Henry Fansler was a German and spoke the German language fluently. When he first beheld the Canaan Valley he expressed the enthusiasm and hope of a pilgrim on finding his Mecca by exclaiming aloud in German: "Besiehe Das Land Kanaan" (Behold the Land of Canaan), and that valley has ever afterward been known as the Canaan Valley. There has been an abortive effort to credit one George Casey Harness with naming this valley in 1748, and of being the first white man to visit the valley. This, or course, is erroneous. The first white men to visit Canaan Valley were the forty men who surveyed the 76-mile Fairfax Line, from the head of Conway River to the head of Potomac River. They crossed Canaan Valley between Cabin Mountain and Brown Mountain in October 1746. Thomas Lewis, the journalist of the expedition, called the valley a laurel thicket. Harness was not a settler but an alleged fur trader or explorer and a doubtful one at that. Maxwell, Strother, Kennedy, and other historians of the locale do not mention him.
The first winter Henry Fansler and his family spent in Canaan Valley the snow got nine feet deep and the temperature forty degrees below zero. Then there was a short, cold summer in which their crops froze and then another long, hard winter followed. Henry Fansler began to think of the valley, not as the land of Canaan, but as the land of Black Forest snows he had heard his forefathers speak of in their native Germany. He began to scout around for a new home and eventually found it near the mouth of Black Fork River where the town of Hendricks now stands. It is not known just when he moved there but it was early in that century, maybe 1806 or before. Here he purchased 170 acres from Isaac Booth and 100 acres from Noah Hayden. Hayden and Booth were previously on the land, having acquired it by "tomahawk or settlers rights" or otherwise, and are, in all probability, the very first settlers of the present town of Hendricks.

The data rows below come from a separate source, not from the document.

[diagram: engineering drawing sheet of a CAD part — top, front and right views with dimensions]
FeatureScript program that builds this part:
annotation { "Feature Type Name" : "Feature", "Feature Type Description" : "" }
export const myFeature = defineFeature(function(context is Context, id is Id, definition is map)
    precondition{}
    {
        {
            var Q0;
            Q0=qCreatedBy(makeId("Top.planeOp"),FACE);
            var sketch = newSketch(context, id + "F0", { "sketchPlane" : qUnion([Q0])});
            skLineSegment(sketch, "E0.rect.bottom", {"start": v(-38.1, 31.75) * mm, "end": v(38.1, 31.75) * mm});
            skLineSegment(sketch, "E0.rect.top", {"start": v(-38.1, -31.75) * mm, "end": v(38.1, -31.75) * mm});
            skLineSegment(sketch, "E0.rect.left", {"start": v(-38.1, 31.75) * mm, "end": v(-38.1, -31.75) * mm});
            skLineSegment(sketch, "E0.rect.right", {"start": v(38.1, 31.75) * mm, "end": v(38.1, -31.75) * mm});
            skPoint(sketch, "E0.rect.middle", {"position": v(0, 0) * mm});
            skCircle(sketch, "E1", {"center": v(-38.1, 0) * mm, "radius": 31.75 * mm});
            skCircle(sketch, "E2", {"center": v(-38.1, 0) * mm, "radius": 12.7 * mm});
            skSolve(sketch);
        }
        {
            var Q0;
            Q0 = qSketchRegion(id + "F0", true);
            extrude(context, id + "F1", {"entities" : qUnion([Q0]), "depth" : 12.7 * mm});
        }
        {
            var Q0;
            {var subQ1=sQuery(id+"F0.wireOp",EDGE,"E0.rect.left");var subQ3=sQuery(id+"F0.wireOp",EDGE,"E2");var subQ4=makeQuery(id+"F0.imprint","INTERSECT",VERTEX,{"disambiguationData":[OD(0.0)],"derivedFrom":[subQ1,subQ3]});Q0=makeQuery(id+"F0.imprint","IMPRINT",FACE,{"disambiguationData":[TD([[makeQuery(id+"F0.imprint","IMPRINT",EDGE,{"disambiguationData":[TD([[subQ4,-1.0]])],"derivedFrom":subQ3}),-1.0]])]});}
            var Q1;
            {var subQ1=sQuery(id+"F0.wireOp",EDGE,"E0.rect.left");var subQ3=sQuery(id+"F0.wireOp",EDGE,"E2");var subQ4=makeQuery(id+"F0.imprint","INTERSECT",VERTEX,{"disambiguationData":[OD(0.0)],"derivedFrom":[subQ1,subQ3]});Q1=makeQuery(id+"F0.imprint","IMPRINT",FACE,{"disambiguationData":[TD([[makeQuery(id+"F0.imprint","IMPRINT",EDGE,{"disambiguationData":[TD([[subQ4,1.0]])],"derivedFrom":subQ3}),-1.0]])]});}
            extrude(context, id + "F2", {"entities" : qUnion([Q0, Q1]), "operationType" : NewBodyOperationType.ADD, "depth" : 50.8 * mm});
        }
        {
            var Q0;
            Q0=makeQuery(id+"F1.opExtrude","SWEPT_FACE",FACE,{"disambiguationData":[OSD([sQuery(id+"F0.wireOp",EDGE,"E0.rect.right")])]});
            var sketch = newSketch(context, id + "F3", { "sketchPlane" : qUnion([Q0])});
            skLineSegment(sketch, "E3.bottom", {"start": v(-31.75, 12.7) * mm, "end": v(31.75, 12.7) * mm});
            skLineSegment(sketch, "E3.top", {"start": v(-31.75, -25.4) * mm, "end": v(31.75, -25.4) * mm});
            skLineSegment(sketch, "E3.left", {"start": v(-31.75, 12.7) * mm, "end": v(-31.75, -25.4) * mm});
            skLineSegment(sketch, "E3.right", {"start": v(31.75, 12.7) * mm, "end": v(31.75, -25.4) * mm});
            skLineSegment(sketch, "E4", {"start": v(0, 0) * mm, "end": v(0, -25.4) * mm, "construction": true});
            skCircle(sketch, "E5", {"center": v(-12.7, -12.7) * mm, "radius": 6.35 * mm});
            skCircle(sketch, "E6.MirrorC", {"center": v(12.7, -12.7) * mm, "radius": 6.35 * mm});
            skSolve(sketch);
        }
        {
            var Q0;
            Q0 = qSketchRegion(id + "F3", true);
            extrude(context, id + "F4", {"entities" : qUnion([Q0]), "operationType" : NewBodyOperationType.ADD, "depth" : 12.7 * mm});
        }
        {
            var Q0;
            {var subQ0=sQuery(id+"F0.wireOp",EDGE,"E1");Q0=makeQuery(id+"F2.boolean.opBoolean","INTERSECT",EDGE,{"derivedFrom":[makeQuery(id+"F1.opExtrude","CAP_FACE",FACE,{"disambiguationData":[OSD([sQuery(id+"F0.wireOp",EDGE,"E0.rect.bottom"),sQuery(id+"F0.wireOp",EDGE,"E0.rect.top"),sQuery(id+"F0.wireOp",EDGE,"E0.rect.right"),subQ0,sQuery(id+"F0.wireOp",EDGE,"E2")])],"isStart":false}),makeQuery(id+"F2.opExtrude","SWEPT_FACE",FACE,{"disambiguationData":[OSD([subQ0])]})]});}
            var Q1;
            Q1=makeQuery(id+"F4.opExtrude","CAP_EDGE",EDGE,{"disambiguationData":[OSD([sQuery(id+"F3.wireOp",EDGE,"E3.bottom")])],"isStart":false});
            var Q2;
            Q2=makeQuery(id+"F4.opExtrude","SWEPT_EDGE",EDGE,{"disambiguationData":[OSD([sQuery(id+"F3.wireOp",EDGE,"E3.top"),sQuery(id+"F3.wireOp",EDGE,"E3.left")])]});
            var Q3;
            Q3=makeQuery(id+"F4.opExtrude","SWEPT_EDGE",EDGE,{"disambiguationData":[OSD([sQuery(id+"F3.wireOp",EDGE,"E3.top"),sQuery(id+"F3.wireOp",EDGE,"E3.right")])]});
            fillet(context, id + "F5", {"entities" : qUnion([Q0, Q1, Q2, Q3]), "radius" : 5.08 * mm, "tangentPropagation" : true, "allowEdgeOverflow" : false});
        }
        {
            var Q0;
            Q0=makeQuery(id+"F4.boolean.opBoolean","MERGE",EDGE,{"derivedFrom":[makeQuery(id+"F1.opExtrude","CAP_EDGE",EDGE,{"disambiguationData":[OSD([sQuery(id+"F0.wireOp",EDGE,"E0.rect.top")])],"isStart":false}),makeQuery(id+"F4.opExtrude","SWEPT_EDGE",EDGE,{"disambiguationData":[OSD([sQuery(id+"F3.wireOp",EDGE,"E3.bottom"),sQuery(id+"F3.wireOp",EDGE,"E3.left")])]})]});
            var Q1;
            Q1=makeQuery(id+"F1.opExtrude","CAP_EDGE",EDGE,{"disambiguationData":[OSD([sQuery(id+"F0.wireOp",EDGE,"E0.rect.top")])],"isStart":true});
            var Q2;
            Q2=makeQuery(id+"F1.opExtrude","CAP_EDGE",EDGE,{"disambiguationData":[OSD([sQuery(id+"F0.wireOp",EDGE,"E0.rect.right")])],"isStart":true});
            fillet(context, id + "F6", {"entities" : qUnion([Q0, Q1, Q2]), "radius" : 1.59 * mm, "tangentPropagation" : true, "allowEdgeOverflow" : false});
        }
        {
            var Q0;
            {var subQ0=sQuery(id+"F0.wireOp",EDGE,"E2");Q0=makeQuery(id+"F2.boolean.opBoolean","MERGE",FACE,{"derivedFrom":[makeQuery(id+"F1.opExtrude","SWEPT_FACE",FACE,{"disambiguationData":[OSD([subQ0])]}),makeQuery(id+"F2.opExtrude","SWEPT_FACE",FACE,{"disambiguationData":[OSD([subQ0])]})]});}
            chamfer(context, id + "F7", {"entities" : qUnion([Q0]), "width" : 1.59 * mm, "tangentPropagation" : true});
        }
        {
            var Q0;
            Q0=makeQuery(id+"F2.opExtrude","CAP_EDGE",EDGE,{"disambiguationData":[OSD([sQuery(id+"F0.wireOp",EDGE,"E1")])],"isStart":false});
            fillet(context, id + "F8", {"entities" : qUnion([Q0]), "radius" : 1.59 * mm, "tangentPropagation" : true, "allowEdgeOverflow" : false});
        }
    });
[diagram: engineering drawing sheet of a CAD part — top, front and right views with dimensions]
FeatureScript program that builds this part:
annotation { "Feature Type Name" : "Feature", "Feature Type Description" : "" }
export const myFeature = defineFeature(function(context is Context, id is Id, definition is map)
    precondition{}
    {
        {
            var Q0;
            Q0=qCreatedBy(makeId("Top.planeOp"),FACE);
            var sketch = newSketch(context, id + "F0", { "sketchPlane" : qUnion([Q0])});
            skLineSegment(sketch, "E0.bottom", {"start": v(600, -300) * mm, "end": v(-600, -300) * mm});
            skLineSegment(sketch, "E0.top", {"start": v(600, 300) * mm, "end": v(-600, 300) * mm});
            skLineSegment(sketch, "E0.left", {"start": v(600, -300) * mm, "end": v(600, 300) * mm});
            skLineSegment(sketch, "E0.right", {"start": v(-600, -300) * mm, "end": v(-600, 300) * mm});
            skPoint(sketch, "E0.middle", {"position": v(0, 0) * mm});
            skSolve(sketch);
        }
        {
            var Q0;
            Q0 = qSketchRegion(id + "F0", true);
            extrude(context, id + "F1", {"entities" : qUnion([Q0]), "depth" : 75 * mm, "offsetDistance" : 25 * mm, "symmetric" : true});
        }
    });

Henry Fansler built two log homes on his land near Hendricks. The first was up the river about a mile, near Limerock. He later abandoned this one and it eventually fell to ruin and only a pile of rocks from the old foundations remain. The other house was built about 1815, a half-mile below the location of the first. The property is now owned by Mrs. Inez Fansler Swartz, of Parsons, a great-granddaughter of Henry Fansler. She had the old house torn down in 1958 because it was in such a dilapidated condition it had become a menace to life and limb. Here Henry Fansler lived out his life and here he died on October 12, 1843. He is buried in the Fansler cemetery on the hill above Hendricks. The D.A.R. has marked his grave and this writer recently procured a Government monument to be placed there. Henry Fansler was a tall, broad-shouldered, athletic type of rugged individual, with long, snow-white hair and beard. Besides farming he operated a grist mill that was taken over by his son Andrew, after his death, and by his grandson Adam, after Andrew's death, and operated until destroyed by the great flood of 1888. Henry Fansler was a Lutheran and a member of Rader's Lutheran Church in Timberville, Virginia.
The name Fansler was originally spelled "Pfantzler" and means a planter or tiller of the soil; in other words, just a plain farmer.